The first trading day for Liberty Media International Inc. was a down day for it and Liberty Media Corp., from which LMI spun off.
LMI series-A shares (NASDAQ symbol LBTYA) were trading at $37.06 apiece at about 4 p.m. (EST), down $1.44 (3.7%) from the stock’s price when it traded on a “when-issued” basis.
As expected, Liberty Media (L) also declined, by $1.92 (17%), to $9.28 per share at around the same time Tuesday.
Ted Henderson of Stifel Nicolaus Corp. began coverage of LMI with a “market outperform” rating and lowered Liberty to “market perform.”
“Given the three ways to invest with [Liberty chairman John] Malone, we recommend buying the operating businesses, letting the noise settle down and taking advantage of the uncertainty,” Henderson said in a note.
LMI contains such operating assets as 100% of Liberty Cablevision of Puerto Rico and stakes in cable operators in Japan, Europe and Central America.
Another way to “invest with Malone” via operating assets is through European MSO UnitedGlobalCom Inc. (UCOMA), 55%-owned by Liberty.
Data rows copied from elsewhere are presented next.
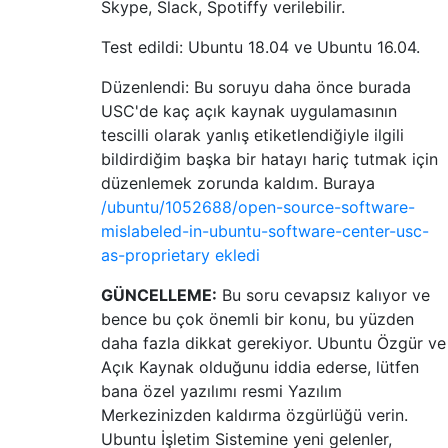
Skype, Slack, Spotiffy verilebilir.
Test edildi: Ubuntu 18.04 ve Ubuntu 16.04.
Düzenlendi: Bu soruyu daha önce burada
USC'de kaç açık kaynak uygulamasının
tescilli olarak yanlış etiketlendiğiyle ilgili
bildirdiğim başka bir hatayı hariç tutmak için
düzenlemek zorunda kaldım. Buraya
/ubuntu/1052688/open-source-software-
mislabeled-in-ubuntu-software-center-usc-
as-proprietary ekledi
GÜNCELLEME:
Bu soru cevapsız kalıyor ve
bence bu çok önemli bir konu, bu yüzden
daha fazla dikkat gerekiyor. Ubuntu Özgür ve
Açık Kaynak olduğunu iddia ederse, lütfen
bana özel yazılımı resmi Yazılım
Merkezinizden kaldırma özgürlüğü verin.
Ubuntu İşletim Sistemine yeni gelenler,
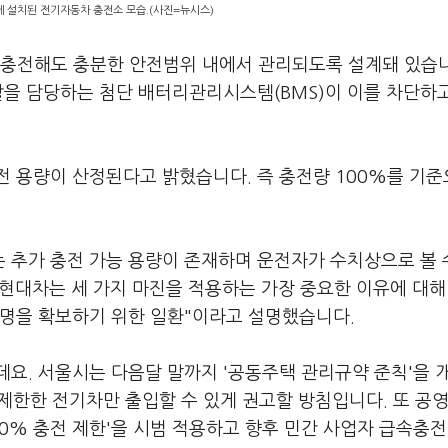
에 설치된 전기자동차 충전소 모습.(사진=뉴시스)
% 충전해도 충분한 안전범위 내에서 관리되도록 설계돼 있습
할을 담당하는 첨단 배터리관리시스템(BMS)이 이를 차단하
전 용량이 산정된다고 밝혔습니다. 즉 충전량 100%를 기
 추가 충전 가능 용량이 존재하며 운전자가 수치상으로 볼 
 현대차는 세 가지 마진을 적용하는 가장 중요한 이유에 대해
수명을 확보하기 위한 일환"이라고 설명했습니다.
요. 서울시는 다음달 말까지 '공동주택 관리규약 준칙'을 
제한한 전기차만 출입할 수 있게 권고할 방침입니다. 또 공
80% 충전 제한'을 시범 적용하고 향후 민간 사업자 급속충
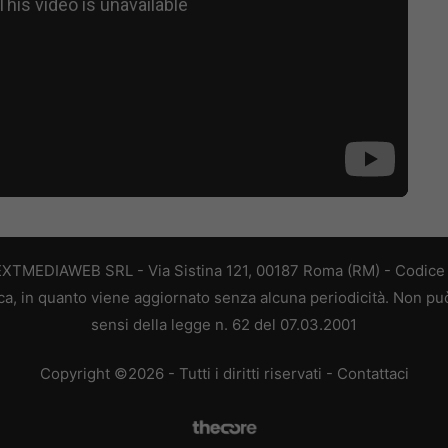
EXTMEDIAWEB SRL - Via Sistina 121, 00187 Roma (RM) - Codice F
a, in quanto viene aggiornato senza alcuna periodicità. Non può
sensi della legge n. 62 del 07.03.2001
Copyright ©2026 - Tutti i diritti riservati -
Contattaci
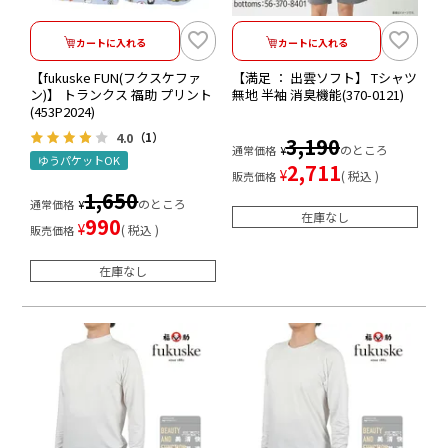
カートに入れる
カートに入れる
【fukuske FUN(フクスケファ
【満足 ： 出雲ソフト】 Tシャツ
ン)】 トランクス 福助 プリント
無地 半袖 消臭機能(370-0121)
(453P2024)
4.0
（1）
3,190
のところ
通常価格
¥
ゆうパケットOK
2,711
¥
税込
販売価格
1,650
のところ
通常価格
¥
在庫なし
990
¥
税込
販売価格
在庫なし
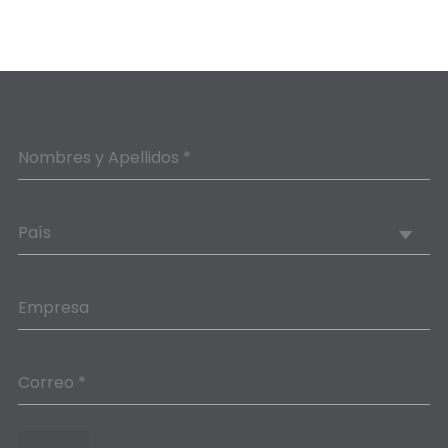
Nombres y Apellidos *
País
Empresa
Correo *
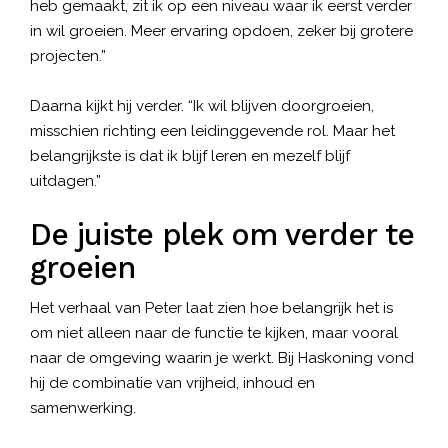
heb gemaakt, zit ik op een niveau waar ik eerst verder
in wil groeien. Meer ervaring opdoen, zeker bij grotere
projecten.”
Daarna kijkt hij verder. “Ik wil blijven doorgroeien,
misschien richting een leidinggevende rol. Maar het
belangrijkste is dat ik blijf leren en mezelf blijf
uitdagen.”
De juiste plek om verder te
groeien
Het verhaal van Peter laat zien hoe belangrijk het is
om niet alleen naar de functie te kijken, maar vooral
naar de omgeving waarin je werkt. Bij Haskoning vond
hij de combinatie van vrijheid, inhoud en
samenwerking.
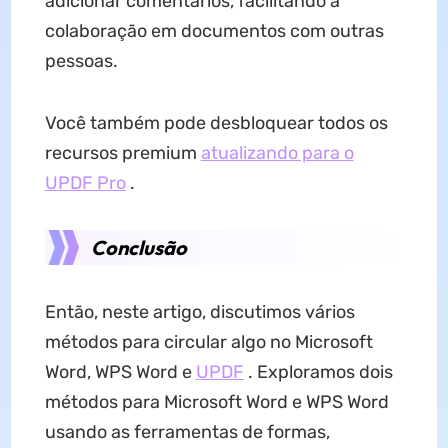
adicionar comentários, facilitando a
colaboração em documentos com outras
pessoas.
Você também pode desbloquear todos os
recursos premium
atualizando para o
UPDF Pro
.
Conclusão
Então, neste artigo, discutimos vários
métodos para circular algo no Microsoft
Word, WPS Word e
UPDF
. Exploramos dois
métodos para Microsoft Word e WPS Word
usando as ferramentas de formas,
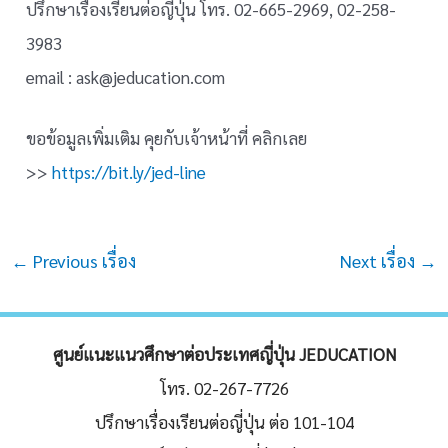
ปรึกษาเรื่องเรียนต่อญี่ปุ่น โทร. 02-665-2969, 02-258-
3983
email : ask@jeducation.com
ขอข้อมูลเพิ่มเติม คุยกับเจ้าหน้าที่ คลิกเลย
>>
https://bit.ly/jed-line
Post
←
Previous เรื่อง
Next เรื่อง
→
navigation
ศูนย์แนะแนวศึกษาต่อประเทศญี่ปุ่น JEDUCATION
โทร. 02-267-7726
ปรึกษาเรื่องเรียนต่อญี่ปุ่น ต่อ 101-104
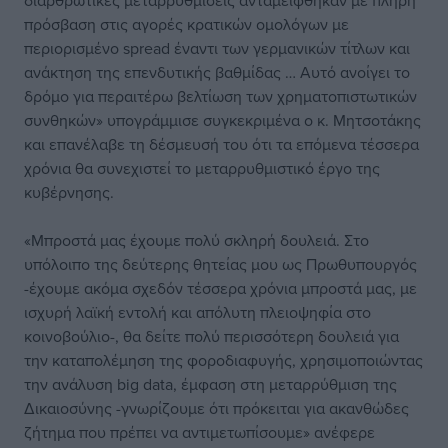
διαρθρωτικές μεταρρυθμίσεις ανταμείφθηκαν με πλήρη
πρόσβαση στις αγορές κρατικών ομολόγων με
περιορισμένο spread έναντι των γερμανικών τίτλων και
ανάκτηση της επενδυτικής βαθμίδας … Αυτό ανοίγει το
δρόμο για περαιτέρω βελτίωση των χρηματοπιστωτικών
συνθηκών» υπογράμμισε συγκεκριμένα ο κ. Μητσοτάκης
και επανέλαβε τη δέσμευσή του ότι τα επόμενα τέσσερα
χρόνια θα συνεχιστεί το μεταρρυθμιστικό έργο της
κυβέρνησης.
«Μπροστά μας έχουμε πολύ σκληρή δουλειά. Στο
υπόλοιπο της δεύτερης θητείας μου ως Πρωθυπουργός
-έχουμε ακόμα σχεδόν τέσσερα χρόνια μπροστά μας, με
ισχυρή λαϊκή εντολή και απόλυτη πλειοψηφία στο
κοινοβούλιο-, θα δείτε πολύ περισσότερη δουλειά για
την καταπολέμηση της φοροδιαφυγής, χρησιμοποιώντας
την ανάλυση big data, έμφαση στη μεταρρύθμιση της
Δικαιοσύνης -γνωρίζουμε ότι πρόκειται για ακανθώδες
ζήτημα που πρέπει να αντιμετωπίσουμε» ανέφερε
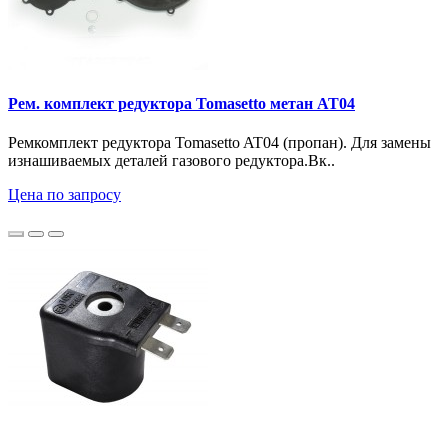
Рем. комплект редуктора Tomasetto метан AT04
Ремкомплект редуктора Tomasetto AT04 (пропан). Для замены
изнашиваемых деталей газового редуктора.Вк..
Цена по запросу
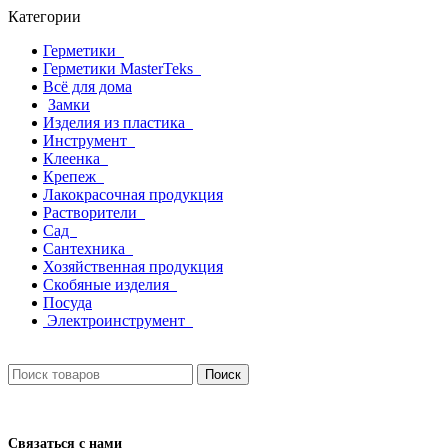
Категории
Герметики
Герметики MasterTeks
Всё для дома
Замки
Изделия из пластика
Инструмент
Клеенка
Крепеж
Лакокрасочная продукция
Растворители
Сад
Сантехника
Хозяйственная продукция
Скобяные изделия
Посуда
Электроинструмент
Поиск
Связаться с нами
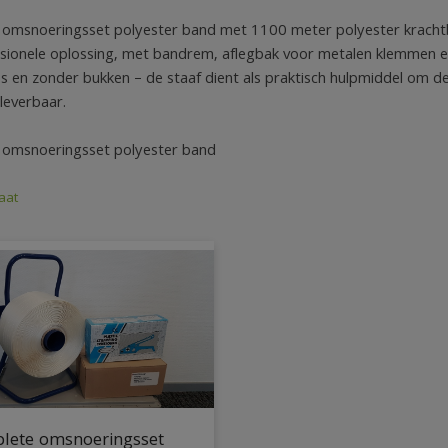
omsnoeringsset polyester band met 1100 meter polyester krach
sionele oplossing, met bandrem, aflegbak voor metalen klemmen e
s en zonder bukken – de staaf dient als praktisch hulpmiddel om de
leverbaar.
 omsnoeringsset polyester band
aat
lete omsnoeringsset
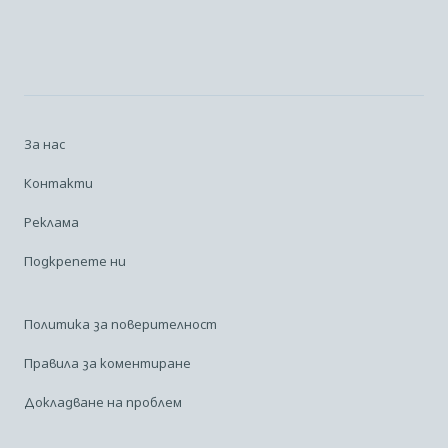
За нас
Контакти
Реклама
Подкрепете ни
Политика за поверителност
Правила за коментиране
Докладване на проблем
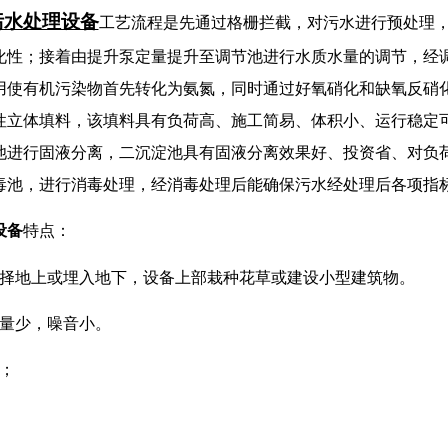
污水处理设备
工艺流程是先通过格栅拦截，对污水进行预处理
化性；接着由提升泵定量提升至调节池进行水质水量的调节，经调
用使有机污染物首先转化为氨氮，同时通过好氧硝化和缺氧反硝
性立体填料，该填料具有负荷高、施工简易、体积小、运行稳定
池进行固液分离，二沉淀池具有固液分离效果好、投资省、对负
毒池，进行消毒处理，经消毒处理后能确保污水经处理后各项指
设备
特点：
选择地上或埋入地下，设备上部栽种花草或建设小型建筑物。
出量少，噪音小。
；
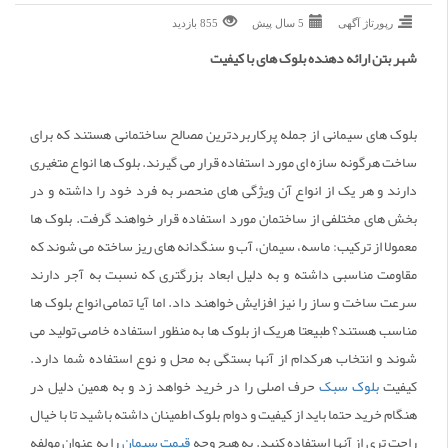
رپورتاژ آگهی
5 سال پیش
855 بازديد
شهر بتن ارائه دهنده بلوک های با کیفیت
بلوک های سیمانی از جمله پرکاربردترین مصالح ساختمانی هستند که برای
ساخت هرگونه سازه ای مورد استفاده قرار می گیرند. بلوک ها انواع متغیری
دارند و هر یک از انواع آن ویژگی های منحصر به فرد خود را داشته و در
بخش های مختلفی از ساختمان مورد استفاده قرار خواهند گرفت. بلوک ها
معمولا از ترکیب: ماسه، سیمان، آب و سنگدانه های ریز ساخته می شوند که
مقاومت مناسبی داشته و به دلیل ابعاد بزرگتری که نسبت به آجر دارند
سرعت ساخت و ساز را نیز افزایش خواهند داد. اما آیا تمامی انواع بلوک ها
مناسب هستند؟ طبیعتا هریک از بلوک ها به منظور استفاده خاصی تولید می
شوند و انتخاب هرکدام از آنها بستگی به محل و نوع استفاده شما دارد.
کیفیت
بلوک سبک
حرف اصلی را در خرید خواهد زد و به همین دلیل در
هنگام خرید حتما باید از کیفیت و دوام بلوک اطمینان داشته باشید تا با خیال
راحت تری از آنها استفاده کنید. به هیچ‌ وجه
قیمت سیمان
را به عنوان مولفه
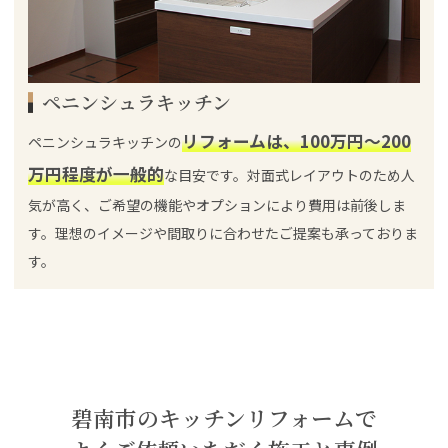
ペニンシュラキッチン
リフォームは、100万円～200
ペニンシュラキッチンの
万円程度が一般的
な目安です。対面式レイアウトのため人
気が高く、ご希望の機能やオプションにより費用は前後しま
す。理想のイメージや間取りに合わせたご提案も承っておりま
す。
碧南市のキッチンリフォームで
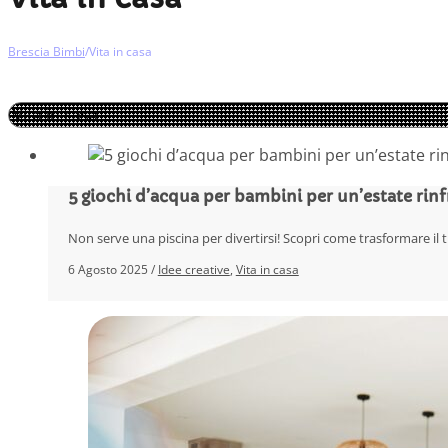
Brescia Bimbi
/
Vita in casa
5 giochi d’acqua per bambini per un’estate rinf
Non serve una piscina per divertirsi! Scopri come trasformare il 
6 Agosto 2025 /
Idee creative
,
Vita in casa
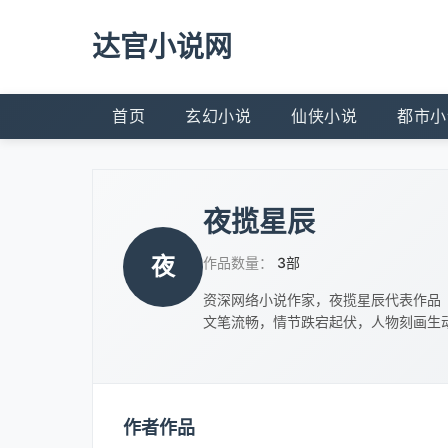
达官小说网
首页
玄幻小说
仙侠小说
都市小
夜揽星辰
夜
作品数量：
3部
资深网络小说作家，夜揽星辰代表作品
文笔流畅，情节跌宕起伏，人物刻画生
作者作品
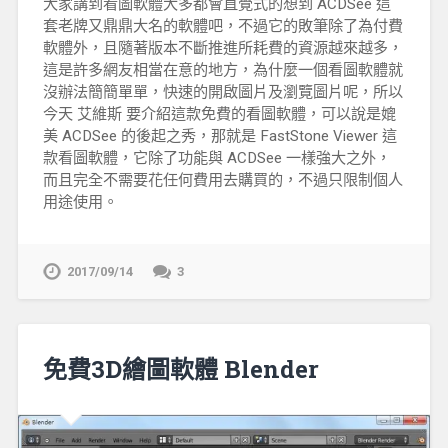
大家講到看圖軟體大多都會直覺式的想到 ACDSee 這
套老牌又鼎鼎大名的軟體吧，不過它的敗筆除了為付費
軟體外，且隨著版本不斷推進所耗費的資源越來越多，
這是許多網友相當在意的地方，為什麼一個看圖軟體就
沒辦法簡簡單單，快速的開啟圖片及瀏覽圖片呢，所以
今天 艾維斯 要介紹這款免費的看圖軟體，可以說是媲
美 ACDSee 的後起之秀，那就是 FastStone Viewer 這
款看圖軟體，它除了功能與 ACDSee 一樣強大之外，
而且完全不需要花任何費用去購買的，不過只限制個人
用途使用。
2017/09/14
3
免費3D繪圖軟體 Blender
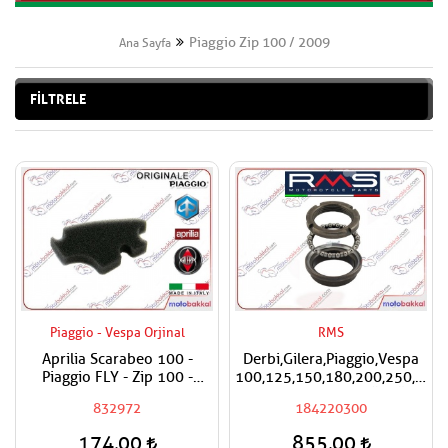
Piaggio Zip 100 / 2009
Ana Sayfa
FİLTRELE
Piaggio - Vespa Orjinal
RMS
Aprilia Scarabeo 100 -
Derbi,Gilera,Piaggio,Vespa
Piaggio FLY - Zip 100 -
100,125,150,180,200,250,300
Vespa Primavera 50 İkinci
RMS Furş Rulman Üst Ön
832972
184220300
Hava Filtresi
Mesnet Maşa Bilyası
174,00
855,00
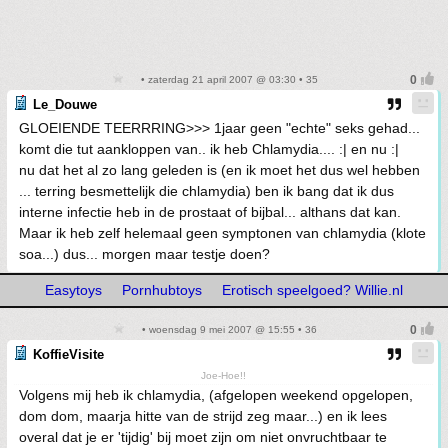
• zaterdag 21 april 2007 @ 03:30 • 35
Le_Douwe
GLOEIENDE TEERRRING>>> 1jaar geen "echte" seks gehad...
komt die tut aankloppen van.. ik heb Chlamydia.... :| en nu :|
nu dat het al zo lang geleden is (en ik moet het dus wel hebben
... terring besmettelijk die chlamydia) ben ik bang dat ik dus
interne infectie heb in de prostaat of bijbal... althans dat kan.
Maar ik heb zelf helemaal geen symptonen van chlamydia (klote
soa...) dus... morgen maar testje doen?
Easytoys
Pornhubtoys
Erotisch speelgoed? Willie.nl
• woensdag 9 mei 2007 @ 15:55 • 36
KoffieVisite
Joe-Hoe!!
Volgens mij heb ik chlamydia, (afgelopen weekend opgelopen,
dom dom, maarja hitte van de strijd zeg maar...) en ik lees
overal dat je er 'tijdig' bij moet zijn om niet onvruchtbaar te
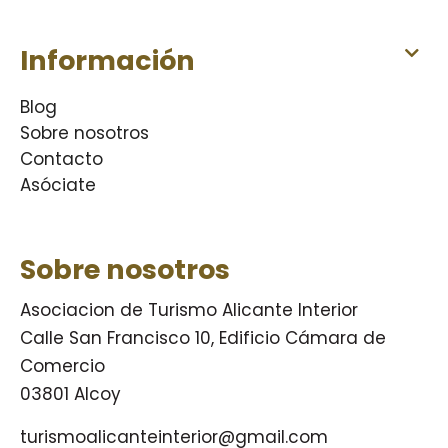
Información
Blog
Sobre nosotros
Contacto
Asóciate
Sobre nosotros
Asociacion de Turismo Alicante Interior
Calle San Francisco 10, Edificio Cámara de
Comercio
03801 Alcoy
turismoalicanteinterior@gmail.com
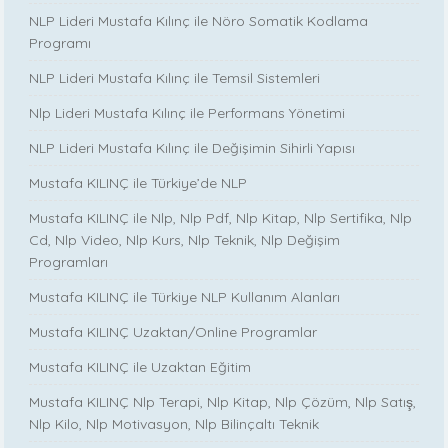
NLP Lideri Mustafa Kılınç ile Nöro Somatik Kodlama
Programı
NLP Lideri Mustafa Kılınç ile Temsil Sistemleri
Nlp Lideri Mustafa Kılınç ile Performans Yönetimi
NLP Lideri Mustafa Kılınç ile Değişimin Sihirli Yapısı
Mustafa KILINÇ ile Türkiye’de NLP
Mustafa KILINÇ ile Nlp, Nlp Pdf, Nlp Kitap, Nlp Sertifika, Nlp
Cd, Nlp Video, Nlp Kurs, Nlp Teknik, Nlp Değişim
Programları
Mustafa KILINÇ ile Türkiye NLP Kullanım Alanları
Mustafa KILINÇ Uzaktan/Online Programlar
Mustafa KILINÇ ile Uzaktan Eğitim
Mustafa KILINÇ Nlp Terapi, Nlp Kitap, Nlp Çözüm, Nlp Satış,
Nlp Kilo, Nlp Motivasyon, Nlp Bilinçaltı Teknik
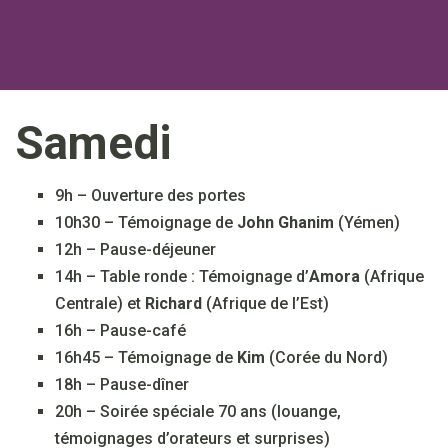
Samedi
9h – Ouverture des portes
10h30 – Témoignage de
John Ghanim
(Yémen)
12h – Pause-déjeuner
14h – Table ronde : Témoignage d’
Amora
(Afrique
Centrale) et
Richard
(Afrique de l’Est)
16h – Pause-café
16h45 – Témoignage de
Kim
(Corée du Nord)
18h – Pause-dîner
20h – Soirée spéciale 70 ans (louange,
témoignages d’orateurs et surprises)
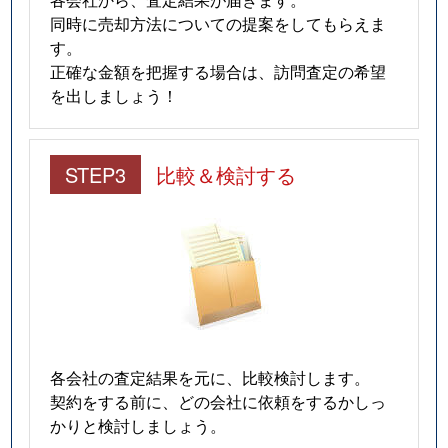
同時に売却方法についての提案をしてもらえま
す。
正確な金額を把握する場合は、訪問査定の希望
を出しましょう！
STEP3
比較＆検討する
各会社の査定結果を元に、比較検討します。
契約をする前に、どの会社に依頼をするかしっ
かりと検討しましょう。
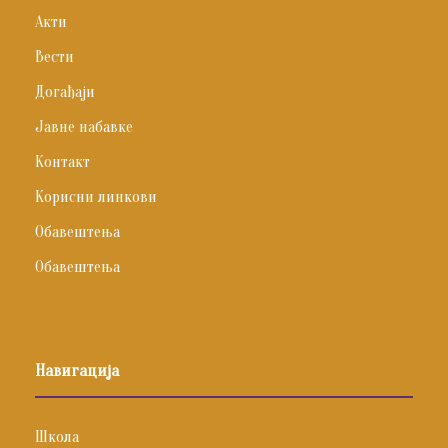
Акти
Вести
Догађаји
Јавне набавке
Контакт
Корисни линкови
Обавештења
Обавештења
Навигација
Школа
It was down only 7 cents (0.9%) to $7.74 per share at 4 p.m.
Fulcrum Global Partners LLC’s Richard Greenfield started LMI with a “sell” rating based on such near-term issues as possible sales by Liberty owners (who received LMI stock in the spinoff), “as it is a very different vehicle than Liberty,” and possible confusion between LMI and UCOMA, as he estimated that UCOMA represents about one-half of LMI’s net asset value.